Su questo pesa il rapporto con la sinistra; che appare incerta, incapace, velleitaria, e regolarmente presa a sberle dall’alleato più forte e determinato. E che quindi invece appare arrogante, prepotente.

La sinistra subisce, si lamenta, e appena può, poi, mette pali tra le ruote. E’ chiaro che un siffatto "progetto politico del centro-sinistra" comincia a non incantare più l’elettore. Provvedimenti urgono.

A questo punto del ragionamento, i margheritini si dividono. C’è una parte, esponente di punta ne è il consigliere Adelino Amistadi, e più defilato l’assessore Grisenti, che la sinistra non la digerisce proprio, e sogna una nuova Dc. Costoro vedono nella sconfitta roveretana nuova acqua al loro mulino: con i Ds rompiamo, ci avviciniamo alla Forza Italia di Malossini che non desidera altro, e formiamo un centro-centro forte.

Claudio Molinari (Margherita) già assessore provinciale e attuale sindaco di Riva.

Un’altra parte invece, fa un ragionamento opposto. "Il centro non ha più senso – sono le parole del nuovo sindaco di Riva Claudio Molinari in un’intervista al Corriere del TrentinoDobbiamo fare un’opzione chiara per il centro-sinistra, senza giocare alla politica dei due forni". E su questa base avere un rapporto più definito e maturo con i Ds.

(Dati presentati)
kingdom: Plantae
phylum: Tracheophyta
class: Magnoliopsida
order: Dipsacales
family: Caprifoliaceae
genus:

(Consegna 1)
In base al brano, per quale motivo il "progetto politico del centro-sinistra" comincia a non incantare più l'elettore? Rispondi in non più di tre frasi.
(Consegna 2)
Ripeti fedelmente il passo del brano che comincia con le parole "La sinistra subisce, si" e si chiude con "un centro-centro forte.".

(Risposta corretta 1)
Perché nel rapporto con l'alleato la sinistra appare incerta, incapace e velleitaria e viene regolarmente presa a sberle dall'alleato più forte e determinato. Inoltre subisce, si lamenta e, appena può, mette pali tra le ruote.

(Risposta corretta 2)
La sinistra subisce, si lamenta, e appena può, poi, mette pali tra le ruote. E’ chiaro che un siffatto "progetto politico del centro-sinistra" comincia a non incantare più l’elettore. Provvedimenti urgono.

A questo punto del ragionamento, i margheritini si dividono. C’è una parte, esponente di punta ne è il consigliere Adelino Amistadi, e più defilato l’assessore Grisenti, che la sinistra non la digerisce proprio, e sogna una nuova Dc. Costoro vedono nella sconfitta roveretana nuova acqua al loro mulino: con i Ds rompiamo, ci avviciniamo alla Forza Italia di Malossini che non desidera altro, e formiamo un centro-centro forte.